_Excerpted text_.
[Start of Attachment]

Most interventional pain physician are comfortable with using fluoroscopy and understand its importance in improving the safety, accuracy, and efficacy of diagnostic and therapeutic procedures. The addition of digital subtraction may enhance the use of radiography and the accuracy of our interpretation. DSA is a powerful fluoroscopy technique to clearly visualize blood vessels in interventional radiology. It requires the subtraction of high-contrast structures to observe radiographic contrast media in blood vessels. Subtraction methods, which are used to remove distracting structures such as soft tissue and bone in DSA, are time (temporal subtraction) and energy related (energy subtraction). In addition, hybrid subtraction is performed by utilizing the merits of temporal and energy subtractions (
5). In this study, contrast diffusion and intravascular administration were clearly determined in cement and instrument subtracted images when the contrast flow spread was unclear; cement and instruments showed higher radiodensity than soft tissue and bone structures did. In the process of C-arm-guided nerve block, the incidence of accidental intravascular penetration was reported to be 30.7%, with incidences of 9.9% at the lumbar level and 63.4% at the cervical level (
6). By enhancing the ability of recognizing intravascular injection by digital subtraction fluoroscopy and live injection observation, the frequency of intravascular complications might be reduced (
1). According to a previous study on 134 patients, the prevalence of intravascular injection during CTFESI was 17.9% with fluoroscopy alone and 32.8% with DSA (
7). DSA can visualize more details of intravascular injections.

[End of Attachment]

_Parts of the exercise_.
1 > List every percentage that appears in the passage on digital subtraction fluoroscopy, along with what each one measures.
2 > Rewrite the paragraph beginning "Most interventional pain physician are comfortable" from the passage on digital subtraction fluoroscopy as a bulleted list that keeps its main facts.
3 > Extend the passage on digital subtraction fluoroscopy, starting after its final sentence.

_Data extracts_.
[Start of Attachment]

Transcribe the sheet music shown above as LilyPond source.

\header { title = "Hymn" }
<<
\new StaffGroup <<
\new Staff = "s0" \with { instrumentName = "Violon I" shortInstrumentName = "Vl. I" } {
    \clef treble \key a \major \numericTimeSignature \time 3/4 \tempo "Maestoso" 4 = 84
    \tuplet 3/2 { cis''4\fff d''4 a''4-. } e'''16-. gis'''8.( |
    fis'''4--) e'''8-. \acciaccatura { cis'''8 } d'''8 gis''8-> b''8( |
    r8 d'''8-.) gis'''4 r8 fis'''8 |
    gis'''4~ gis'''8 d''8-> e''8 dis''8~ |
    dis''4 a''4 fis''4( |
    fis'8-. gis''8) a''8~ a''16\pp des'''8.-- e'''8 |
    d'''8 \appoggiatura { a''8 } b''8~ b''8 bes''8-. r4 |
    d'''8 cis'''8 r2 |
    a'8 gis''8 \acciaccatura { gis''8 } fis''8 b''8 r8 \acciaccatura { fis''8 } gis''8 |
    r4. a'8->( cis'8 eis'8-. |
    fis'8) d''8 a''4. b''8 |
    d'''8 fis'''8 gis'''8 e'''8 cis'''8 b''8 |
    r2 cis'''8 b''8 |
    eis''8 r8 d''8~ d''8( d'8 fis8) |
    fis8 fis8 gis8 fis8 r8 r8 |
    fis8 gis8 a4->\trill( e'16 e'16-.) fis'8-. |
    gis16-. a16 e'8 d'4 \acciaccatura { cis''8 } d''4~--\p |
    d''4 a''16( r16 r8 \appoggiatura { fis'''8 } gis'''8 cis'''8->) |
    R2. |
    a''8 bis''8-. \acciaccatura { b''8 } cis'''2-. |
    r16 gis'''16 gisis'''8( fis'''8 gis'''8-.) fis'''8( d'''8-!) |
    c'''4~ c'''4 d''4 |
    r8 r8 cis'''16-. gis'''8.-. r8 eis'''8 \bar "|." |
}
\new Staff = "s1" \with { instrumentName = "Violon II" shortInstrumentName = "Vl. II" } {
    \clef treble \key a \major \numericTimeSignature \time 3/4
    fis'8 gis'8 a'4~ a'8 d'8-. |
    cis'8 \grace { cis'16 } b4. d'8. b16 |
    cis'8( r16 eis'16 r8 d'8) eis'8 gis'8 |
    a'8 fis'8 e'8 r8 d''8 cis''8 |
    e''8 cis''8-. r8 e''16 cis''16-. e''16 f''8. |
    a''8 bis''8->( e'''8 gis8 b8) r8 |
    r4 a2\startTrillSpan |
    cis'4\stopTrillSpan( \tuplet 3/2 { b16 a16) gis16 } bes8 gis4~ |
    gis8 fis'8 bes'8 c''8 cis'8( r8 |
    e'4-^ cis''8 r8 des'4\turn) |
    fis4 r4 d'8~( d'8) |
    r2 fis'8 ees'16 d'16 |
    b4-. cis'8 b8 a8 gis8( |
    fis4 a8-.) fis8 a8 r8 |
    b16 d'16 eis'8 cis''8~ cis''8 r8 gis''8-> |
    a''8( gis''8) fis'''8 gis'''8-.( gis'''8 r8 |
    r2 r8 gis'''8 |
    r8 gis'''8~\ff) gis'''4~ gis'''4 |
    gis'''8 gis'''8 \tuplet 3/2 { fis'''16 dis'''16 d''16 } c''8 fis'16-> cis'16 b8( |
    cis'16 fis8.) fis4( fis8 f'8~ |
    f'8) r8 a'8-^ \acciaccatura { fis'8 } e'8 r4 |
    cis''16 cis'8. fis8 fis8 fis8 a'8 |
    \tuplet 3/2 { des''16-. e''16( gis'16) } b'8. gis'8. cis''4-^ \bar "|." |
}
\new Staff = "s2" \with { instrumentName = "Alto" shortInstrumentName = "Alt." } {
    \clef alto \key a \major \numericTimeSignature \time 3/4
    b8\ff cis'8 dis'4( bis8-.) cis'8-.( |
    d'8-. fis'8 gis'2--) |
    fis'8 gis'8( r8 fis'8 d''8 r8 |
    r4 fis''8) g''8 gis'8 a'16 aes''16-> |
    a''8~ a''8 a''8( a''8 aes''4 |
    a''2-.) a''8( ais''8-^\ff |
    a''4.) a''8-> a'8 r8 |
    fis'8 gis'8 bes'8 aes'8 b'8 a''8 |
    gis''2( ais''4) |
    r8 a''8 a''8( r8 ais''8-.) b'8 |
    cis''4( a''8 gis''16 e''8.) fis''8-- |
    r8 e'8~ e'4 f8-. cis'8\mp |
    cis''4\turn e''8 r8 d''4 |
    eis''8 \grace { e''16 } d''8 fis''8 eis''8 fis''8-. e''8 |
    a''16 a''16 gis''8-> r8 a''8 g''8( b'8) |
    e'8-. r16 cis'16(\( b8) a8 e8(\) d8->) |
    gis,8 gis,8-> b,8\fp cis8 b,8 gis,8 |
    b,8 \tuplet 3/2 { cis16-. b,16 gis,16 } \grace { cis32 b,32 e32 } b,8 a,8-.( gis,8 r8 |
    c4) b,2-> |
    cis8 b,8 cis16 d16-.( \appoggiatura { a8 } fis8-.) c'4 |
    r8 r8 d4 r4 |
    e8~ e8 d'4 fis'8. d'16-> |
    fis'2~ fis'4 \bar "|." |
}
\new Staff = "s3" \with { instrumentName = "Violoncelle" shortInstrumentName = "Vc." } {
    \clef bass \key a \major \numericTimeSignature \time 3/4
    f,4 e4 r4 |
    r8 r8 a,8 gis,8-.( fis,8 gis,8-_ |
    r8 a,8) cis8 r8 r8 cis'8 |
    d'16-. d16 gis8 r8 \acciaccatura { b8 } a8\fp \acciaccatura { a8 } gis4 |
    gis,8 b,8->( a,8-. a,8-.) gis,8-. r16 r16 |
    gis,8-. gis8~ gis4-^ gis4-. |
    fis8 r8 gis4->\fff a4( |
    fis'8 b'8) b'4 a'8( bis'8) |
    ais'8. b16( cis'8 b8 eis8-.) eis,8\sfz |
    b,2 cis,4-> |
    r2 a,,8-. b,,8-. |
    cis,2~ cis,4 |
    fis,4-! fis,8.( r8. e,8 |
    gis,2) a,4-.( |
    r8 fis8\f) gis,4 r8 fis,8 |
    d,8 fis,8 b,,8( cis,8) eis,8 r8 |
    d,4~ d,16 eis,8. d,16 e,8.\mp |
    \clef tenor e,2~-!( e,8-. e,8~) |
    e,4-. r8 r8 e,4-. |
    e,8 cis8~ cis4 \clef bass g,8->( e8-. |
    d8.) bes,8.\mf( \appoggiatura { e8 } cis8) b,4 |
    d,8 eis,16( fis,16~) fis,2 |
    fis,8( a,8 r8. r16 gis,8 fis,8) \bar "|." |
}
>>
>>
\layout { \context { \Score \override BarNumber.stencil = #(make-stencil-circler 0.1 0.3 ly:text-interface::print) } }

[End of Attachment]

_Responses to the exercise_.
1 >
- 30.7%: incidence of accidental intravascular penetration during C-arm-guided nerve block
- 9.9%: that incidence at the lumbar level
- 63.4%: that incidence at the cervical level
- 17.9%: prevalence of intravascular injection during CTFESI with fluoroscopy alone
- 32.8%: prevalence of intravascular injection during CTFESI with DSA

2 >
- Most interventional pain physicians are comfortable with fluoroscopy, which improves the safety, accuracy, and efficacy of diagnostic and therapeutic procedures.
- Digital subtraction may enhance the use of radiography and the accuracy of interpretation.
- DSA shows blood vessels clearly by subtracting high-contrast structures so that contrast media can be seen.
- Subtraction methods are temporal, energy, and hybrid, which combines the merits of the first two.
- In this study, cement- and instrument-subtracted images clearly showed contrast diffusion and intravascular administration when contrast spread was unclear. Cement and instruments have higher radiodensity than soft tissue and bone.
- Accidental intravascular penetration during C-arm-guided nerve block was reported at 30.7%: 9.9% at the lumbar level and 63.4% at the cervical level.
- Better recognition of intravascular injection through digital subtraction fluoroscopy and live injection observation might reduce intravascular complications.
- In a study of 134 patients, the prevalence of intravascular injection during CTFESI was 17.9% with fluoroscopy alone and 32.8% with DSA. DSA shows intravascular injections in more detail.

3 >
The numbers of patients with FBSS is increasing along with the number of spinal surgeries (
8). During nerve blocks in FBSS (
7), the administered drugs do not spread well because of epidural vessel engorgement at the surgery site and adjacent areas (
9). Moreover, intravascular injection is often hardly distinguishable after dye injection due to radiodense instrumentation. In the case of vertebroplasty, intravascular penetration is often hardly distinguishable during dye injection due to radiodense bone cement. Therefore, more detailed radiographic images should be obtained with DSA during nerve block, particularly in patients with FBSS or those who had undergone vertebroplasty, when contrast medium images are difficult to interpret due to artifacts including instrumentation or bone cement and fluoroscopic image is distracted due to repeated administration of contrast medium during epidurography. In these case reports, intravascular injections were difficult to be detected with a fluoroscopic dye pattern due to radiodense instrumentation. However, we successfully performed nerve blocks by determining the extent of intravascular penetration in the epidural space by applying digital subtraction fluoroscopy and thoroughly observing the dye spread. Therefore, DSA improves accuracy during nerve blocks when the patients have the radiodense structures such as bone cement and spine instrument. It can be an advantage of DSA during nerve blocks.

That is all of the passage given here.